A 17 anni non aveva paura di nessuno. È un ragazzo molto intelligente che conosce il calcio, è sempre stato un leader. Ci siamo divertiti insieme. Oggi allena: per due anni è stato all'Anderlecht, dal prossimo anno guiderà il Burnley.

Allenerà anche lei un giorno?

Quando i bambini saranno più grandi, mi piacerebbe farlo. Loro giocano a golf in Belgio e devo portarli ovunque. Mia moglie lavora e mi devo occupare della famiglia. Al momento non ho molto tempo libero.

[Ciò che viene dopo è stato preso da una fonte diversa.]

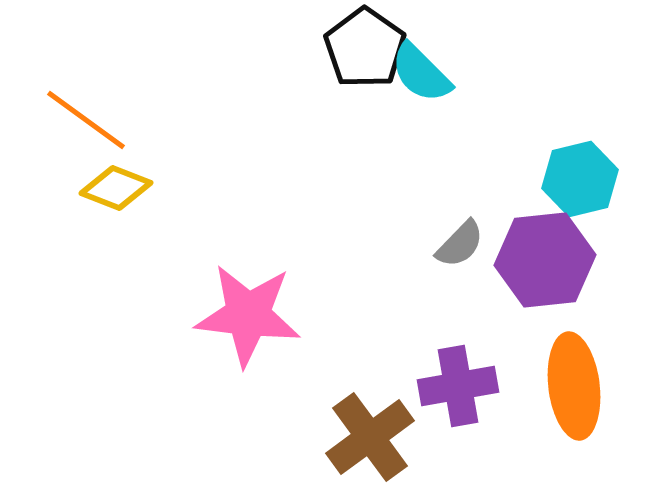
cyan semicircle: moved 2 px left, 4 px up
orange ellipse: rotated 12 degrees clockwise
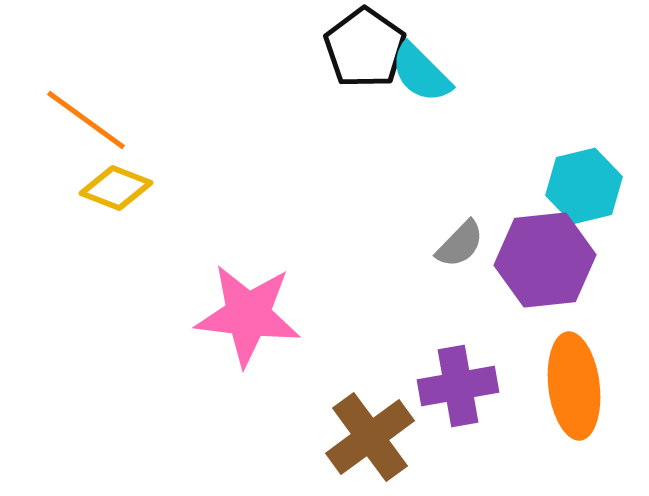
cyan hexagon: moved 4 px right, 7 px down
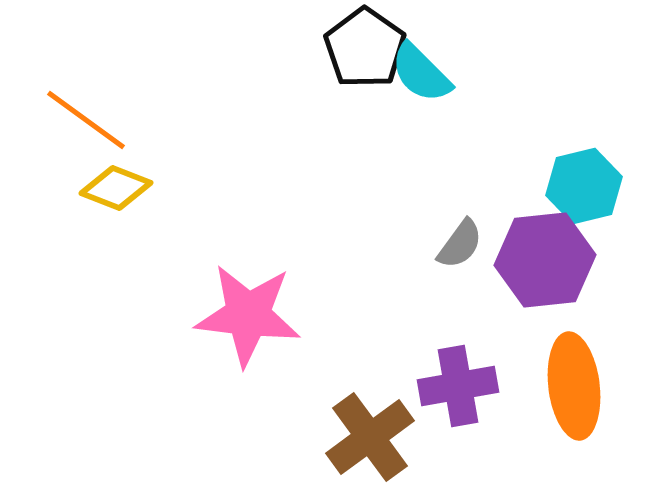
gray semicircle: rotated 8 degrees counterclockwise
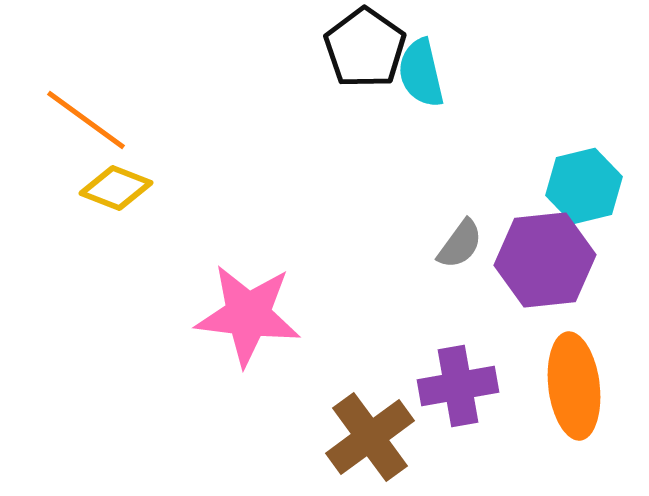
cyan semicircle: rotated 32 degrees clockwise
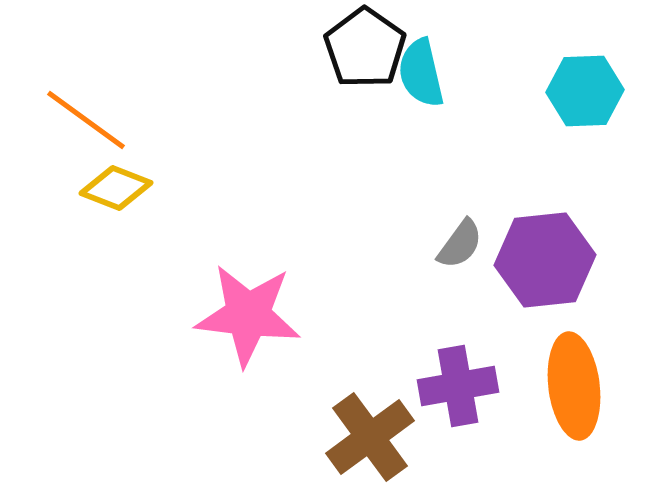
cyan hexagon: moved 1 px right, 95 px up; rotated 12 degrees clockwise
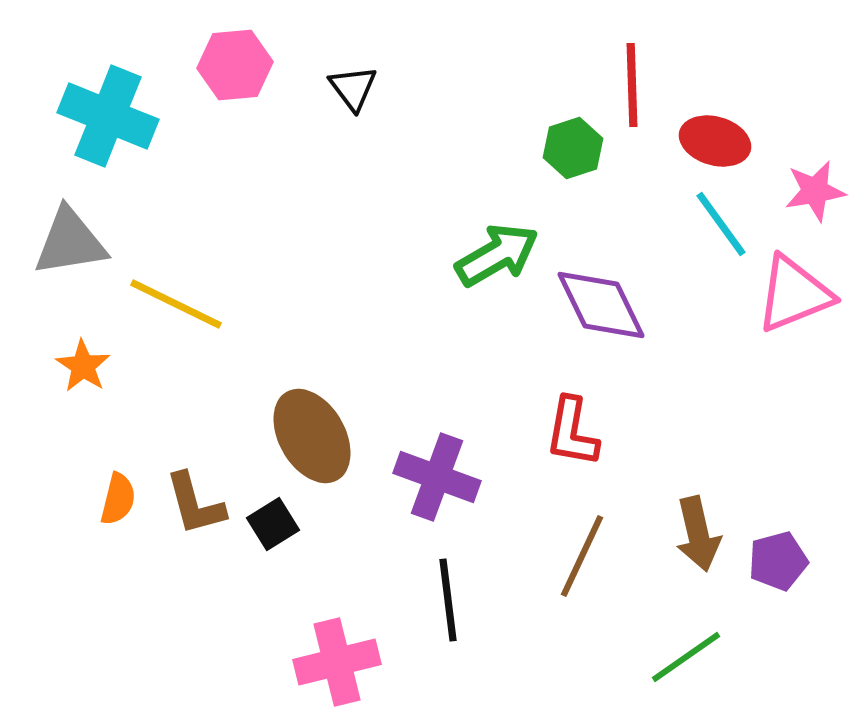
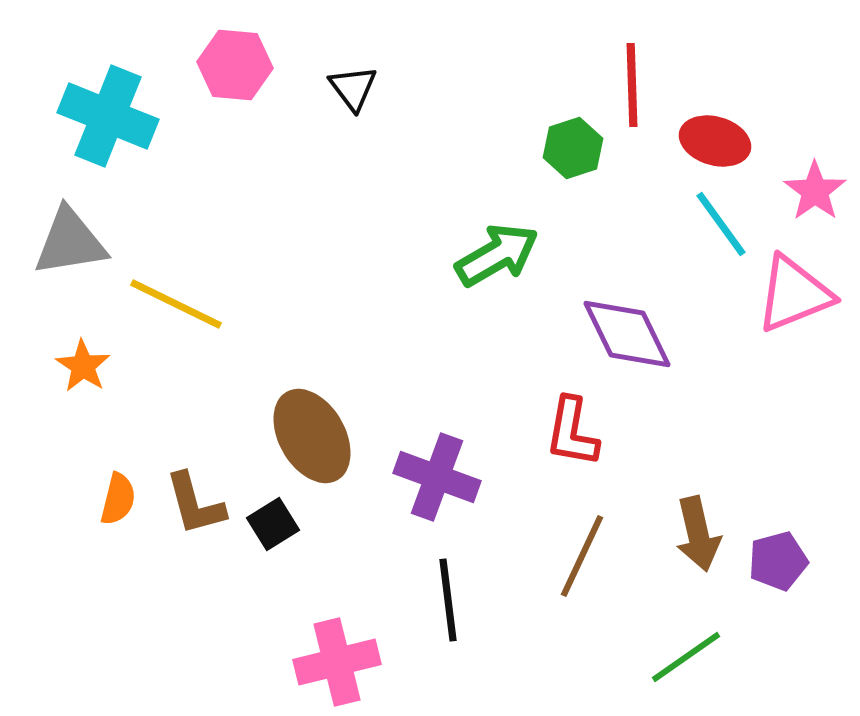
pink hexagon: rotated 10 degrees clockwise
pink star: rotated 26 degrees counterclockwise
purple diamond: moved 26 px right, 29 px down
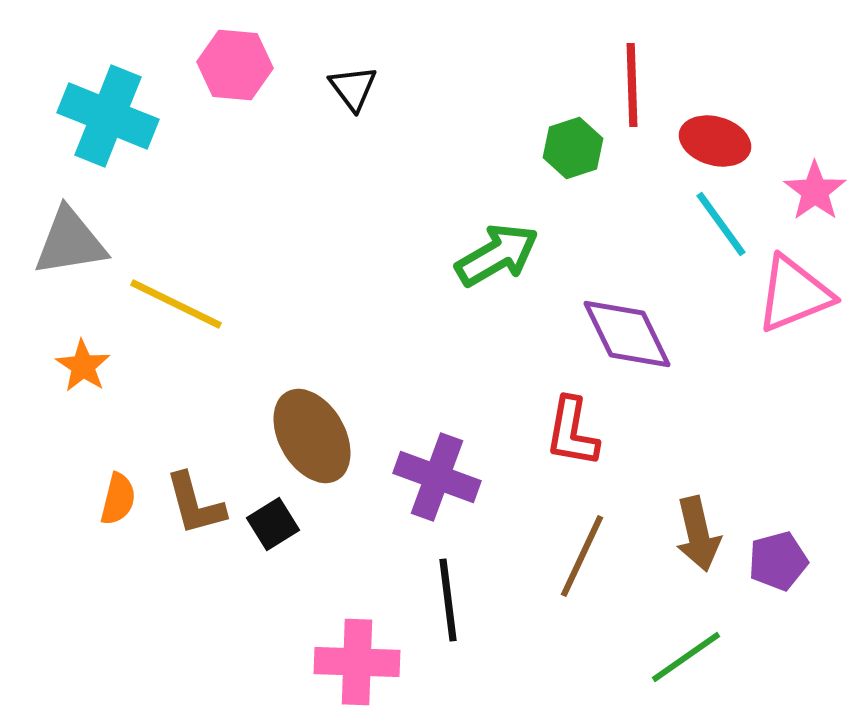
pink cross: moved 20 px right; rotated 16 degrees clockwise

Come è nata la passione per il golf?

Ho cominciato in Grecia: l'ho provato e mi è piaciuto. In Italia ho continuato a farlo con i miei amici tifosi della Roma tra cui Alessandro Trillini maestro all'Olgiata Golf Club. Mi ha insegnato tutto. Dico sempre che il suo unico difetto è tifare per i giallorossi. È venuto a trovarmi in Belgio. Quando torno in Italia ci vediamo sempre.

Tornando al calcio: lei ha conosciuto un giovanissimo Romelu Lukaku, cosa ricorda?

La prima volta che l'ho visto: era sabato, il mister ci aveva chiesto di dare un'occhiata all'allenamento dei più giovani. Romelu era impressionante: il più alto di tutti. Uno di fianco a me mi ha detto che sarebbe diventato fortissimo. Tre mesi dopo Lukaku è venuto ad allenarsi in prima squadra. Lavorava sempre, in campo e in palestra, non smetteva mai. Dopo l'allenamento tirava in porta. Sapevo che avrebbe sfondato. Aveva la testa sulle spalle. Dopo un mese è diventato titolare. A 16 anni Romelu era già un fenomeno.

Che cosa non ha funzionato tra lui e Thomas Tuchel?

Tuchel ha sbagliato e se ne accorgerà. Simone Inzaghi all'Inter darà amore a Lukaku. Lui ha bisogno di sentirsi amato da allenatori e compagni. Quando Romelu è arrivato in Inghilterra, Tuchel ha detto che il suo acquisto non era una sua scelta. Non si dicono queste cose. Anche io non sarei riuscito a giocare per un allenatore che non mi ama. Romelu è lo stesso attaccante che ha vinto con Antonio Conte, bravo a farlo sentire importante. Lukaku ha solo bisogno di fiducia. Tuchel ha sbagliato a considerarlo un calciatore come tutti gli altri.

Quindi Lukaku ha fatto bene a tornare in Italia?

Alla Lazio il mister mi ha impressionato per come riesce a far sentire tutti importanti, compreso chi gioca poco o niente. Inzaghi trasmette amore a tutti ed è l'allenatore perfetto per Romelu. Dovesse arrivare anche Paulo Dybala non ci sarebbero problemi per farlo coesistere con Lukaku e Lautaro. Alla Lazio tutti giocavano gli uni per gli altri. Ha un grande staff che sa come costruire un grande gruppo.

Lei ha giocato anche con Jordan Lukaku, fratello di Romelu: che tipo è lui?

Ci siamo ritrovati alla Lazio dopo l'Anderlecht. Jordan è più giovane di testa rispetto al fratello, questo lo penalizza un po'. Però ha grandi qualità, quando è in forma è impressionante, uno davvero devastante.